▼▼▼

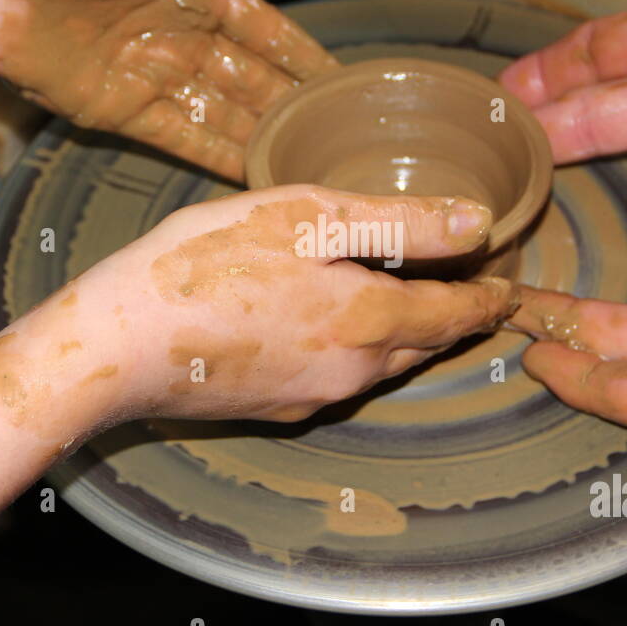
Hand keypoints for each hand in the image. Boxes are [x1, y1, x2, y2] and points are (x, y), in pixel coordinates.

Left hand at [0, 0, 336, 180]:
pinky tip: (253, 174)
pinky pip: (182, 138)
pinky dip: (217, 157)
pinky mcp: (120, 112)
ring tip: (307, 163)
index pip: (266, 29)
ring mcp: (153, 76)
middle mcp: (181, 35)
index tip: (341, 81)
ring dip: (262, 137)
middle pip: (252, 79)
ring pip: (224, 113)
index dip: (303, 55)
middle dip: (291, 105)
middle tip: (337, 135)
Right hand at [0, 185, 516, 437]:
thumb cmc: (206, 266)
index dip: (488, 298)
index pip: (456, 316)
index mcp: (369, 324)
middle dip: (453, 319)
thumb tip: (478, 221)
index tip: (509, 288)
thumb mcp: (307, 219)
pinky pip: (335, 375)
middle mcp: (351, 373)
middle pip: (422, 346)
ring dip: (405, 335)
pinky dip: (355, 348)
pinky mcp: (272, 406)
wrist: (117, 347)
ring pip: (379, 363)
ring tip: (410, 300)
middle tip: (471, 290)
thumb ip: (399, 221)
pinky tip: (332, 324)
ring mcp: (310, 396)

▲▲▲

### Instructions for the task:
Return the lines above exactly; the images are not part of the copy.

### Task answer:
Hand keypoints for each hand in the image. Boxes are [x1, y1, x2, y2] and points are (x, y), in pixel coordinates.

Left hand at [0, 0, 336, 180]:
pinky tip: (253, 174)
pinky pip: (182, 138)
pinky dip: (217, 157)
pinky mcp: (120, 112)
ring tip: (307, 163)
index pip: (266, 29)
ring mcp: (153, 76)
middle mcp: (181, 35)
index tip: (341, 81)
ring dip: (262, 137)
middle pip: (252, 79)
ring pip: (224, 113)
index dip: (303, 55)
middle dip: (291, 105)
middle tip: (337, 135)
Right hand at [0, 185, 516, 437]:
thumb cmc: (206, 266)
index dip: (488, 298)
index pip: (456, 316)
index mcp: (369, 324)
middle dip: (453, 319)
thumb tip: (478, 221)
index tip: (509, 288)
thumb mcp: (307, 219)
pinky pip: (335, 375)
middle mcp: (351, 373)
middle pip: (422, 346)
ring dip: (405, 335)
pinky dip: (355, 348)
pinky mcp: (272, 406)
wrist: (117, 347)
ring pip: (379, 363)
ring tip: (410, 300)
middle tip: (471, 290)
thumb ip: (399, 221)
pinky tip: (332, 324)
ring mcp: (310, 396)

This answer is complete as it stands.